Secondo compito allora, quello che ha la TMSo, è proprio quello di rafforzare tutte le istituzioni sociali, una
volta rinvigorito/rafforzato l’umano che c’è il più di uomo, in quel senso integrale che ognuno di noi ha,
allora siamo chiamati anche a rafforzare le istituzioni sociali in cui l’umanum si ritrova a vivere a essere ad
operare e ad agire, che consentono quindi di poter realizzare quindi quello sviluppo pieno ed autentico, degli
uomini. Non dimentichiamolo mai, che lo sviluppo pieno, intero ed autentico, l’uomo lo ritrova proprio in
questa connotazione sociale, quindi è per questo che bisogna allora, anche rafforzare ciò che le istituzioni
sociali portano in se stesse. Quindi rafforzare, tutte quelle istituzioni sociali, tutti quegli ambiti e contesti
sociali, in cui l’uomo trova il proprio sviluppo in maniera più piena, più autentica e quindi la sua
realizzazione. L’uomo ha quei duplici profili, che dicevamo l’altra volta, l’individualità e la socialità; sempre
da tenere presenti, perché altrimenti dimentichiamo qualche aspetto essenziale della natura propria
dell’uomo, e non attua la sua vocazione singolare, quindi la sua individualità, se non nella comunione con gli
altri. Questa è l’0identità propria, a cui ogni uomo è chiamato, credente e non credente, non è che c’è
differenza tra chi pratica e vive la vita di fede e chi non la vive e non la pratica. Questo che io vi ho detto, va
benissimo in qualsiasi contesto. Non necessariamente deve essere un contesto dove la fede sia anima di tutto
il discorso sociale, no, anche in un ambiente dove la fede può essere meno presente, può non essere presente.
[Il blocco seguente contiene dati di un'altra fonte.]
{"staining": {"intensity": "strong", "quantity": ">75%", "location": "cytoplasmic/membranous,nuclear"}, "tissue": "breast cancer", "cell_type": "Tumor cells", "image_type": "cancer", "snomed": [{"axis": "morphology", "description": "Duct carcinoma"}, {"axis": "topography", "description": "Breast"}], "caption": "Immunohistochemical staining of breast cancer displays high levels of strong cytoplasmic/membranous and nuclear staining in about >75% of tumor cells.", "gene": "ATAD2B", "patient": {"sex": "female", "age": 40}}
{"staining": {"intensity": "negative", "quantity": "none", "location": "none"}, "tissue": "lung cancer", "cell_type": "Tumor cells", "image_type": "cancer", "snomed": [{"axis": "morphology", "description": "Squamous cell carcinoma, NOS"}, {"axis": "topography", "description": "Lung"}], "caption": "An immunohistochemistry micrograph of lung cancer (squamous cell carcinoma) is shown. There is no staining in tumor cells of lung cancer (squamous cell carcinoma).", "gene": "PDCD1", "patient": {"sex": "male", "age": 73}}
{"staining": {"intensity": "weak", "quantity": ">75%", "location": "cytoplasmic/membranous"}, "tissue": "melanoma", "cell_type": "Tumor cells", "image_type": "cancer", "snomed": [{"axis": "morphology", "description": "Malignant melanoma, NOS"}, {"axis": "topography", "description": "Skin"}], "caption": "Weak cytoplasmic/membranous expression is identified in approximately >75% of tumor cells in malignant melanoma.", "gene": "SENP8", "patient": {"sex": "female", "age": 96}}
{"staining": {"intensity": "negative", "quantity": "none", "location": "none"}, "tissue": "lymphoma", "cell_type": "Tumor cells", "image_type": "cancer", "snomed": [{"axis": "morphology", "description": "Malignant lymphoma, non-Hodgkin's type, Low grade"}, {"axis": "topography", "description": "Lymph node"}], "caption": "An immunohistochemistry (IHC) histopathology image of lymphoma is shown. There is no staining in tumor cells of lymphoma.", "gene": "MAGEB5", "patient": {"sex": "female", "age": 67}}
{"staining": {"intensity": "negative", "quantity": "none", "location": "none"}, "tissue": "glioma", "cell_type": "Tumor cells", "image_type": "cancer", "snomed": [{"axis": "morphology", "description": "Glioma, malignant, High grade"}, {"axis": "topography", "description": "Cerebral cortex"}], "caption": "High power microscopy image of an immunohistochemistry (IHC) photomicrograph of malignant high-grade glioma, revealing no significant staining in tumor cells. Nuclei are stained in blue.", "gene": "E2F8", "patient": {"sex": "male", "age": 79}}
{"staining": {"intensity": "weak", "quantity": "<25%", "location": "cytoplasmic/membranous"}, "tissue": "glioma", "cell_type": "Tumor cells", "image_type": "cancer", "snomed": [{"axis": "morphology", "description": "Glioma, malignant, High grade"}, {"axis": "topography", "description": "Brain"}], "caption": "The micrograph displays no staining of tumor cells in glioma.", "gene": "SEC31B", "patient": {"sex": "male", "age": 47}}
E non per niente, sempre su questo fatto che la vocazione singolare si attua nella comunione con gli altri,
indovinate un po’; dove lo trovate? Indicato sempre nel nostro documento di riferimento, ai N° 23 - 24 – 25
(documento: GS) . Stabilisce proprio come la vocazione singolare si attua nella comunione con gli altri.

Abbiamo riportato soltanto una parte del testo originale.